### TASK DETAILS
The records below must be output exactly, with no images carried over.

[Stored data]
★ ★ ★ ★

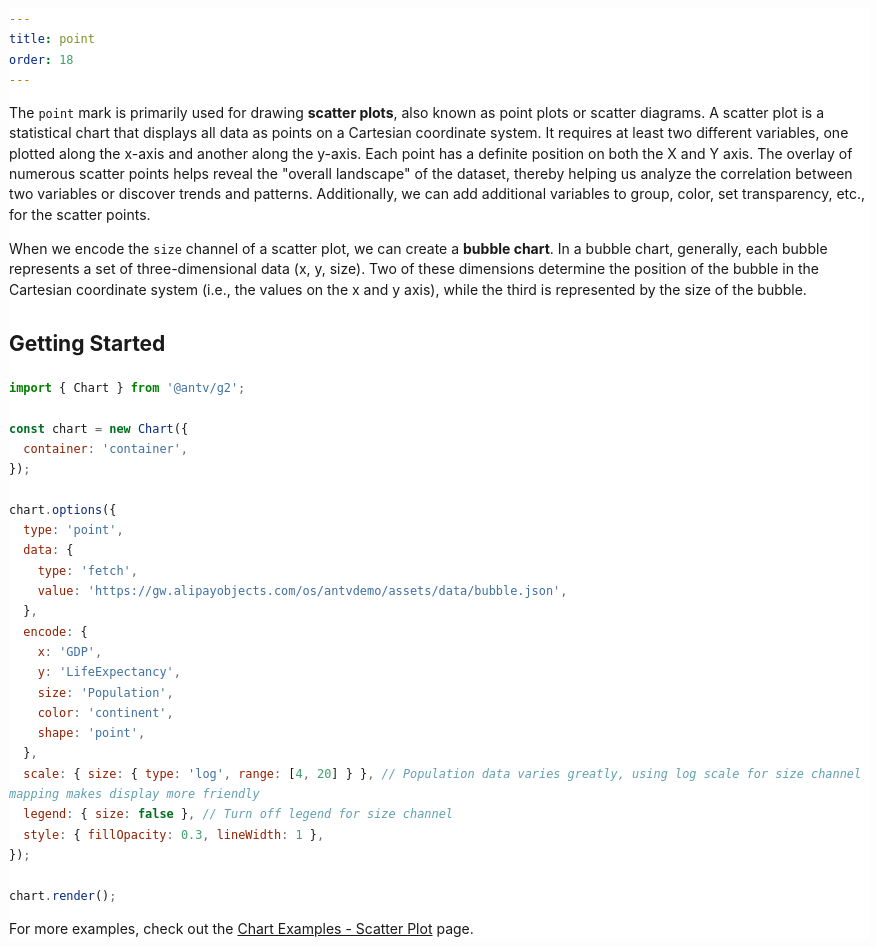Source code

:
 ```yaml
---
title: point
order: 18
---
```


The `point` mark is primarily used for drawing **scatter plots**, also known as point plots or scatter diagrams. A scatter plot is a statistical chart that displays all data as points on a Cartesian coordinate system. It requires at least two different variables, one plotted along the x-axis and another along the y-axis. Each point has a definite position on both the X and Y axis. The overlay of numerous scatter points helps reveal the "overall landscape" of the dataset, thereby helping us analyze the correlation between two variables or discover trends and patterns. Additionally, we can add additional variables to group, color, set transparency, etc., for the scatter points.

When we encode the `size` channel of a scatter plot, we can create a **bubble chart**. In a bubble chart, generally, each bubble represents a set of three-dimensional data (x, y, size). Two of these dimensions determine the position of the bubble in the Cartesian coordinate system (i.e., the values on the x and y axis), while the third is represented by the size of the bubble.

## Getting Started

```js | ob { inject: true }
import { Chart } from '@antv/g2';

const chart = new Chart({
  container: 'container',
});

chart.options({
  type: 'point',
  data: {
    type: 'fetch',
    value: 'https://gw.alipayobjects.com/os/antvdemo/assets/data/bubble.json',
  },
  encode: {
    x: 'GDP',
    y: 'LifeExpectancy',
    size: 'Population',
    color: 'continent',
    shape: 'point',
  },
  scale: { size: { type: 'log', range: [4, 20] } }, // Population data varies greatly, using log scale for size channel mapping makes display more friendly
  legend: { size: false }, // Turn off legend for size channel
  style: { fillOpacity: 0.3, lineWidth: 1 },
});

chart.render();
```

For more examples, check out the [Chart Examples - Scatter Plot](/en/examples#general-point) page.
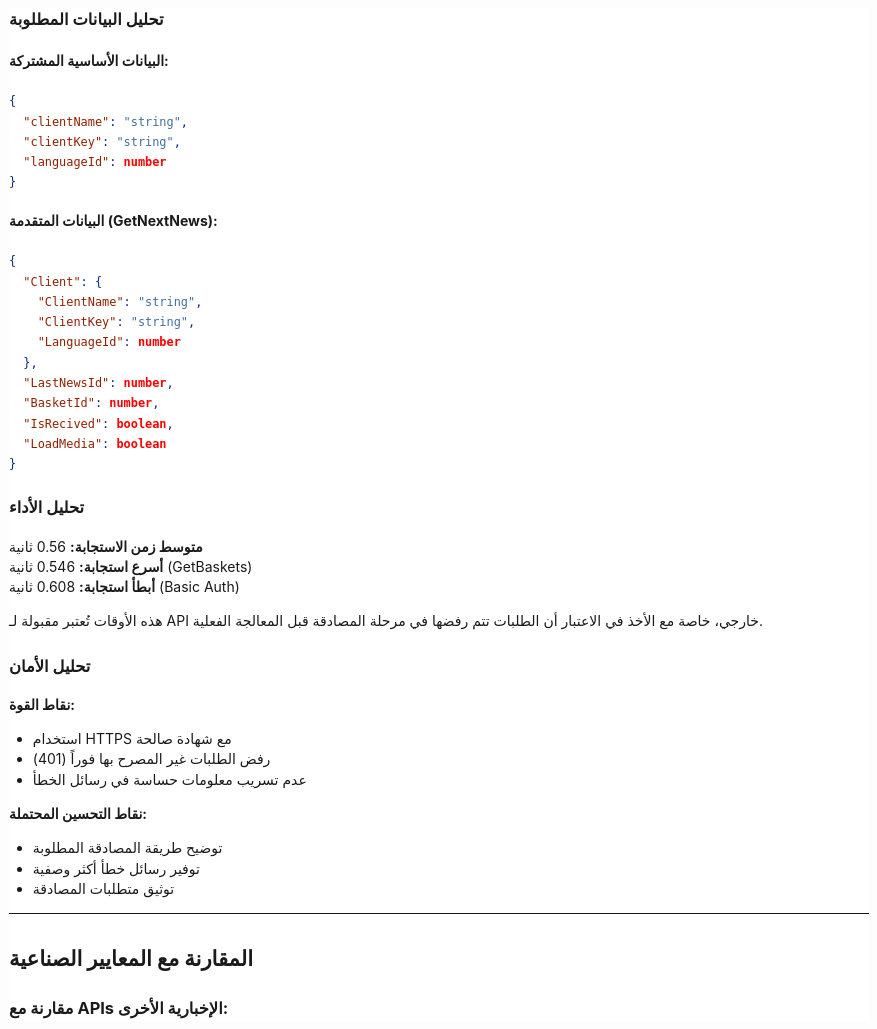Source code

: ### تحليل البيانات المطلوبة

#### البيانات الأساسية المشتركة:
```json
{
  "clientName": "string",
  "clientKey": "string", 
  "languageId": number
}
```

#### البيانات المتقدمة (GetNextNews):
```json
{
  "Client": {
    "ClientName": "string",
    "ClientKey": "string",
    "LanguageId": number
  },
  "LastNewsId": number,
  "BasketId": number,
  "IsRecived": boolean,
  "LoadMedia": boolean
}
```

### تحليل الأداء

**متوسط زمن الاستجابة:** 0.56 ثانية  
**أسرع استجابة:** 0.546 ثانية (GetBaskets)  
**أبطأ استجابة:** 0.608 ثانية (Basic Auth)  

هذه الأوقات تُعتبر مقبولة لـ API خارجي، خاصة مع الأخذ في الاعتبار أن الطلبات تتم رفضها في مرحلة المصادقة قبل المعالجة الفعلية.

### تحليل الأمان

**نقاط القوة:**
- استخدام HTTPS مع شهادة صالحة
- رفض الطلبات غير المصرح بها فوراً (401)
- عدم تسريب معلومات حساسة في رسائل الخطأ

**نقاط التحسين المحتملة:**
- توضيح طريقة المصادقة المطلوبة
- توفير رسائل خطأ أكثر وصفية
- توثيق متطلبات المصادقة

---

## المقارنة مع المعايير الصناعية

### مقارنة مع APIs الإخبارية الأخرى:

★ ★ ★ ★

### ANSWER SPACE
Source code

:
 ```yaml
---
title: point
order: 18
---
```


The `point` mark is primarily used for drawing **scatter plots**, also known as point plots or scatter diagrams. A scatter plot is a statistical chart that displays all data as points on a Cartesian coordinate system. It requires at least two different variables, one plotted along the x-axis and another along the y-axis. Each point has a definite position on both the X and Y axis. The overlay of numerous scatter points helps reveal the "overall landscape" of the dataset, thereby helping us analyze the correlation between two variables or discover trends and patterns. Additionally, we can add additional variables to group, color, set transparency, etc., for the scatter points.

When we encode the `size` channel of a scatter plot, we can create a **bubble chart**. In a bubble chart, generally, each bubble represents a set of three-dimensional data (x, y, size). Two of these dimensions determine the position of the bubble in the Cartesian coordinate system (i.e., the values on the x and y axis), while the third is represented by the size of the bubble.

## Getting Started

```js | ob { inject: true }
import { Chart } from '@antv/g2';

const chart = new Chart({
  container: 'container',
});

chart.options({
  type: 'point',
  data: {
    type: 'fetch',
    value: 'https://gw.alipayobjects.com/os/antvdemo/assets/data/bubble.json',
  },
  encode: {
    x: 'GDP',
    y: 'LifeExpectancy',
    size: 'Population',
    color: 'continent',
    shape: 'point',
  },
  scale: { size: { type: 'log', range: [4, 20] } }, // Population data varies greatly, using log scale for size channel mapping makes display more friendly
  legend: { size: false }, // Turn off legend for size channel
  style: { fillOpacity: 0.3, lineWidth: 1 },
});

chart.render();
```

For more examples, check out the [Chart Examples - Scatter Plot](/en/examples#general-point) page.
Source code

: ### تحليل البيانات المطلوبة

#### البيانات الأساسية المشتركة:
```json
{
  "clientName": "string",
  "clientKey": "string", 
  "languageId": number
}
```

#### البيانات المتقدمة (GetNextNews):
```json
{
  "Client": {
    "ClientName": "string",
    "ClientKey": "string",
    "LanguageId": number
  },
  "LastNewsId": number,
  "BasketId": number,
  "IsRecived": boolean,
  "LoadMedia": boolean
}
```

### تحليل الأداء

**متوسط زمن الاستجابة:** 0.56 ثانية  
**أسرع استجابة:** 0.546 ثانية (GetBaskets)  
**أبطأ استجابة:** 0.608 ثانية (Basic Auth)  

هذه الأوقات تُعتبر مقبولة لـ API خارجي، خاصة مع الأخذ في الاعتبار أن الطلبات تتم رفضها في مرحلة المصادقة قبل المعالجة الفعلية.

### تحليل الأمان

**نقاط القوة:**
- استخدام HTTPS مع شهادة صالحة
- رفض الطلبات غير المصرح بها فوراً (401)
- عدم تسريب معلومات حساسة في رسائل الخطأ

**نقاط التحسين المحتملة:**
- توضيح طريقة المصادقة المطلوبة
- توفير رسائل خطأ أكثر وصفية
- توثيق متطلبات المصادقة

---

## المقارنة مع المعايير الصناعية

### مقارنة مع APIs الإخبارية الأخرى:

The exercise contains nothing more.